Sunday, February 26, 2006

Office Networks in Business Week

I've been catching up on some social network blogs, and have pointers to 2 short pieces I enjoyed in Business Week Online: IBM: Untangling Office Connections and The Office Chart That Really Counts.

In the former article, Kate Ehrlich at IBM Research notes that you want weak ties to fuel innovation, but strong ties to execute on it.

I think of the process of innovation as having three different phases: One is the generation of the ideas, and that's where you really need to have, not everybody in a group, but a few people who are connected to people who are outside. That's where you get these real "Wow, I never thought that something from that domain could be applied to this domain." So when you're talking about innovation, you've got to have somebody who can bring in the ideas from the outside.

In the second phase, you need to connect those people with others in the organization who are translators, who can say, "I can see that that idea might work in the company or group that you're in, but this is what we need in order to make it work for our product or our service or our process."

Then there's a third phase. You've translated it. You've got it set up. Then it's the delivery, and the delivery now is internally within the group. Now you want very strong ties between people. In network parlance, with innovation, you want weak ties, where people are more connected to those outside the group. [In the delivery phase,] you need strong ties in order to get the innovation executed.
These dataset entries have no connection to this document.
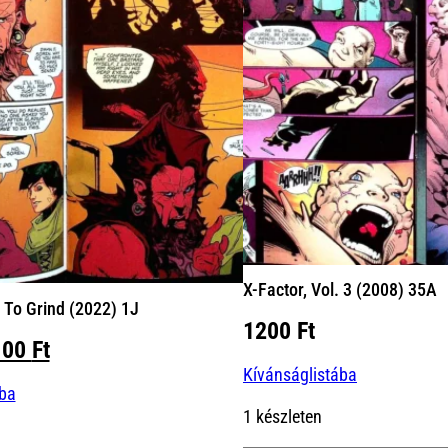
X-Factor, Vol. 3 (2008) 35A
 To Grind (2022) 1J
1200
Ft
iginal
Current
100
Ft
ice
price
Kívánságlistába
ába
s:
is:
1 készleten
00 Ft.
1100 Ft.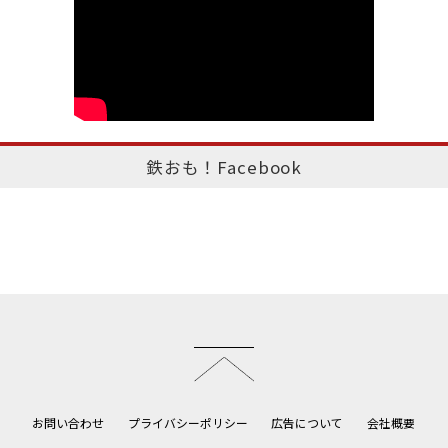
鉄おも！Facebook
このページのトップへ
お問い合わせ
プライバシーポリシー
広告について
会社概要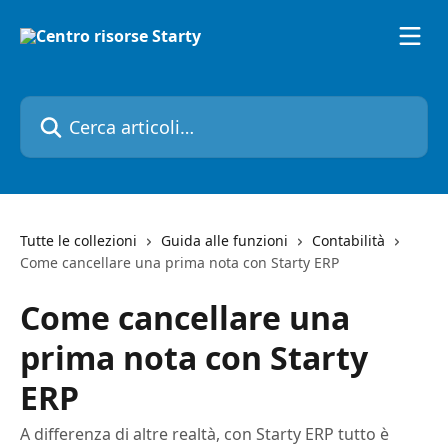
Vai al contenuto principale
Cerca articoli…
Tutte le collezioni
Guida alle funzioni
Contabilità
Come cancellare una prima nota con Starty ERP
Come cancellare una
prima nota con Starty
ERP
A differenza di altre realtà, con Starty ERP tutto è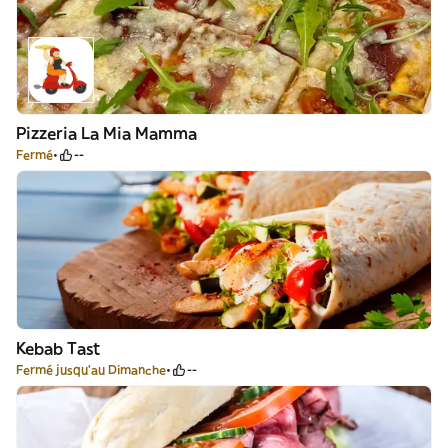
Pizzeria La Mia Mamma
Fermé
--
Kebab Tast
Fermé jusqu'au Dimanche
--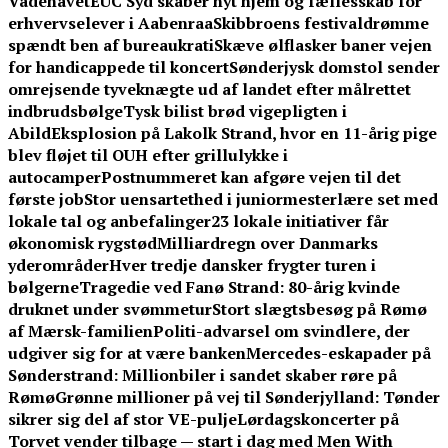
Vadehavet
EUC Syd skaber nyt hjem og fællesskab for
erhvervselever i Aabenraa
Skibbroens festivaldrømme
spændt ben af bureaukrati
Skæve ølflasker baner vejen
for handicappede til koncert
Sønderjysk domstol sender
omrejsende tyveknægte ud af landet efter målrettet
indbrudsbølge
Tysk bilist brød vigepligten i
Abild
Eksplosion på Lakolk Strand, hvor en 11-årig pige
blev fløjet til OUH efter grillulykke i
autocamper
Postnummeret kan afgøre vejen til det
første job
Stor uensartethed i juniormesterlære set med
lokale tal og anbefalinger
23 lokale initiativer får
økonomisk rygstød
Milliardregn over Danmarks
yderområder
Hver tredje dansker frygter turen i
bølgerne
Tragedie ved Fanø Strand: 80-årig kvinde
druknet under svømmetur
Stort slægtsbesøg på Rømø
af Mærsk-familien
Politi-advarsel om svindlere, der
udgiver sig for at være banken
Mercedes-eskapader på
Sønderstrand: Millionbiler i sandet skaber røre på
Rømø
Grønne millioner på vej til Sønderjylland: Tønder
sikrer sig del af stor VE-pulje
Lørdagskoncerter på
Torvet vender tilbage — start i dag med Men With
In my more cynical moments, I question whether most businesses really want their employees innovating -- if they're not a research lab, that is. Most employees have too much ordinary work to do to take time to innovate and innovation from the ground up is hard to manage and control. But then I remember that finding a new way to do your work is innovation, too.

The latter piece has some excellent observations about the potential dangers of showing off who is connected to whom by social network diagrams. The same concerns apply to many visualizations of statistics in office life, of course.
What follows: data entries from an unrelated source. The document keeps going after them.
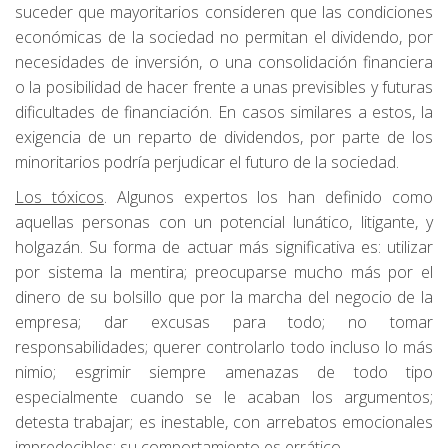
suceder que mayoritarios consideren que las condiciones
económicas de la sociedad no permitan el dividendo, por
necesidades de inversión, o una consolidación financiera
o la posibilidad de hacer frente a unas previsibles y futuras
dificultades de financiación. En casos similares a estos, la
exigencia de un reparto de dividendos, por parte de los
minoritarios podría perjudicar el futuro de la sociedad.
Los tóxicos
. Algunos expertos los han definido como
aquellas personas con un potencial lunático, litigante, y
holgazán. Su forma de actuar más significativa es: utilizar
por sistema la mentira; preocuparse mucho más por el
dinero de su bolsillo que por la marcha del negocio de la
empresa; dar excusas para todo; no tomar
responsabilidades; querer controlarlo todo incluso lo más
nimio; esgrimir siempre amenazas de todo tipo
especialmente cuando se le acaban los argumentos;
detesta trabajar; es inestable, con arrebatos emocionales
impredecibles; su comportamiento es errático.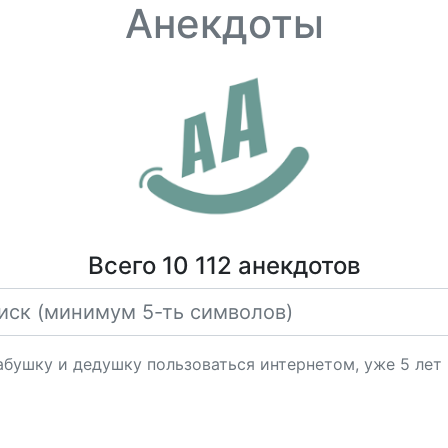
Анекдоты
Всего 10 112 анекдотов
абушку и дедушку пользоваться интернетом, уже 5 лет 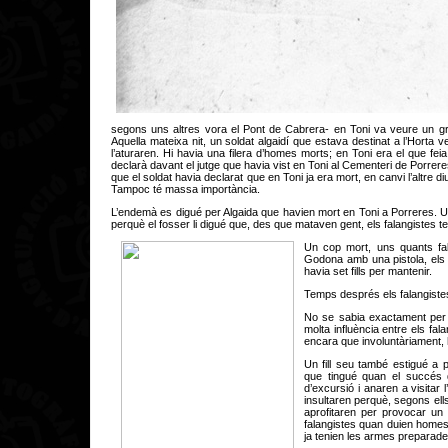
segons uns altres vora el Pont de Cabrera- en Toni va veure un gru
Aquella mateixa nit, un soldat algaidí que estava destinat a l’Horta v
l’aturaren. Hi havia una filera d’homes morts; en Toni era el que fe
declarà davant el jutge que havia vist en Toni al Cementeri de Porrere
que el soldat havia declarat que en Toni ja era mort, en canvi l’altre d
Tampoc té massa importància.
L’endemà es digué per Algaida que havien mort en Toni a Porreres. Un
perquè el fosser li digué que, des que mataven gent, els falangistes te
Un cop mort, uns quants fa
Godona amb una pistola, els a
havia set fills per mantenir.
Temps després els falangistes 
No se sabia exactament per 
molta influència entre els fal
encara que involuntàriament, 
Un fill seu també estigué a 
que tingué quan el succés
d’excursió i anaren a visitar l
insultaren perquè, segons el
aprofitaren per provocar un 
falangistes quan duien homes 
ja tenien les armes preparade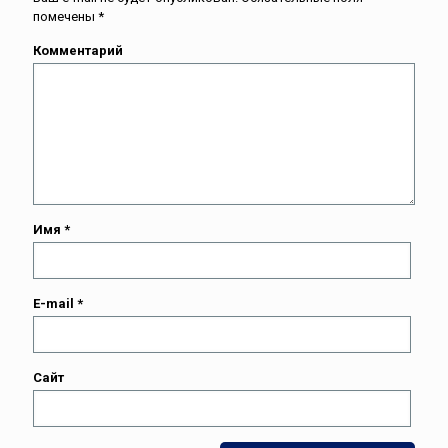
помечены
*
Комментарий
Имя
*
E-mail
*
Сайт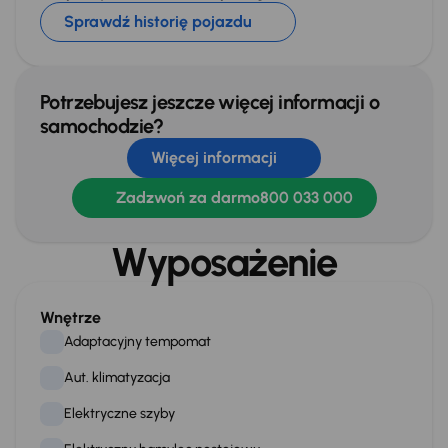
Sprawdź historię pojazdu
Potrzebujesz jeszcze więcej informacji o
samochodzie?
Więcej informacji
Zadzwoń za darmo
800 033 000
Wyposażenie
Wnętrze
Adaptacyjny tempomat
Aut. klimatyzacja
Elektryczne szyby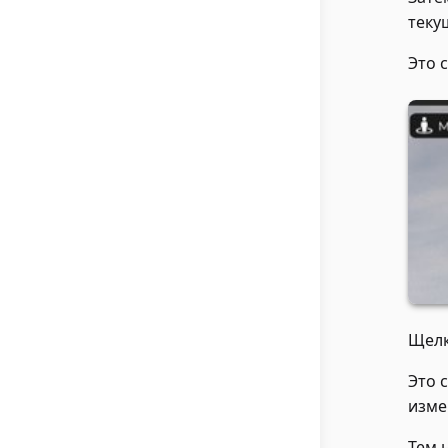
теку
Это 
Щелк
Это 
изме
Тем 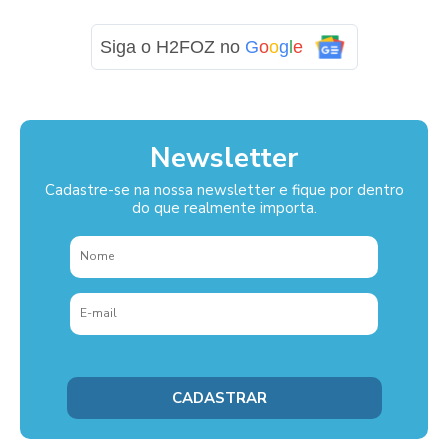
Siga o H2FOZ no
G
o
o
g
l
e
Newsletter
Cadastre-se na nossa newsletter e fique por dentro
do que realmente importa.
For all of the benefits, charting informal networks can be disruptive. "Leaders feel pretty threatened by this," says Katzenbach principal Zia Khan, speaking of people who hold high perches on the organization chart but are more isolated on the informal map... It's O.K. for some people, such as those who spend a lot of time with customers or have expertise in niche areas, to show up on the periphery of the web. Maps can also highlight which employees might be too connected and therefore a potential bottleneck.

Confidentiality is also a touchy issue. A map that reveals who is well-connected and who is not can be destructive if it is shared too widely. "I know who I named, but when I look at the map, I might see [that person] didn't name me back," says Tracy Cox, director of enterprise integration at aerospace and defense contractor Raytheon Co. Now, says Cox, who does network analyses for the company's seven businesses, that hypothetical employee "knows that he is not valuable to his boss. And not only does he know it, but 50 of his closest friends know it, too."

This came up for me during my research days; and needless to say, it was an issue even if they didn't know who was A or B in the chart -- the map itself was frightening because everyone suspected they might be the X on the fringe.